Machine learning for structure-property relationships: Scalability and limitations
Zhongzheng Tian, Sheng Zhang, Gia-Wei Chern
TL;DR
The paper addresses the challenge of scalable prediction of intensive properties and phase classification in many-body systems by exploiting locality through a block-based approach with block size $\ell$ and averaging over blocks to reach large systems. It introduces a symmetry-aware lattice descriptor based on group-theoretical irreducible representations under $D_4$ and $Z_2$, including reference IR coefficients, fed into a CNN+FFN to predict block quantities $\mathcal Q_{\alpha}$. Results on the 2D Ising model reveal a scaling relation between block size and correlation length: the prediction error scales as $\varepsilon \sim \ell^{-\theta} \Phi(\ell/\xi)$ with $\theta \approx 0.12$ and the critical window scales as $\Delta T \sim \ell^{-1/\nu}$ with $\nu = 1$. The framework provides a practical, transferable path to large-scale predictions while clarifying fundamental scalability limits set by the diverging correlation length, and it points to extensions to electronic properties and unsupervised methods.
Abstract
We present a scalable machine learning (ML) framework for predicting intensive properties and particularly classifying phases of many-body systems.
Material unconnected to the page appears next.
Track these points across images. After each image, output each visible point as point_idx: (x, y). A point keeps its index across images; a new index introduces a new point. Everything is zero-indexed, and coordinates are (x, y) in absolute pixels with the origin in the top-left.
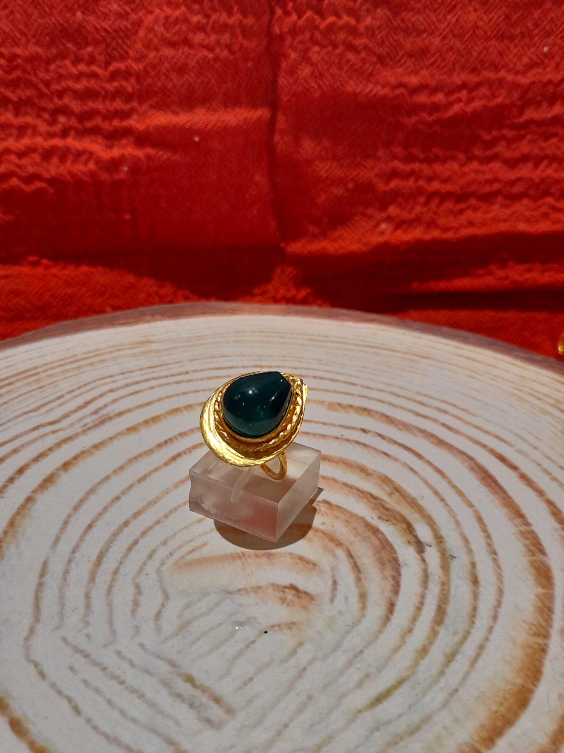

Scalability and transferability are central to the unprecedented computational efficiency of ML methods. In general, linear-scaling computation can be achieved through the divide and conquer approach, and the locality of physical properties is key to partitioning the system into sub-domains that can be solved separately. Based on the locality assumption, ML model is developed for the prediction of intensive properties of a finite-size block. Predictions of large-scale systems can then be obtained by averaging results of the ML model from randomly sampled blocks of the system. We show that the applicability of this approach depends on whether the block-size of the ML model is greater than the characteristic length scale of the system. In particular, in the case of phase identification across a critical point, the accuracy of the ML prediction is limited by the diverging correlation length. The two-dimensional Ising model is used to demonstrate the proposed framework. We obtain an intriguing scaling relation between the prediction accuracy and the ratio of ML block size over the spin-spin correlation length. Implications for practical applications are also discussed.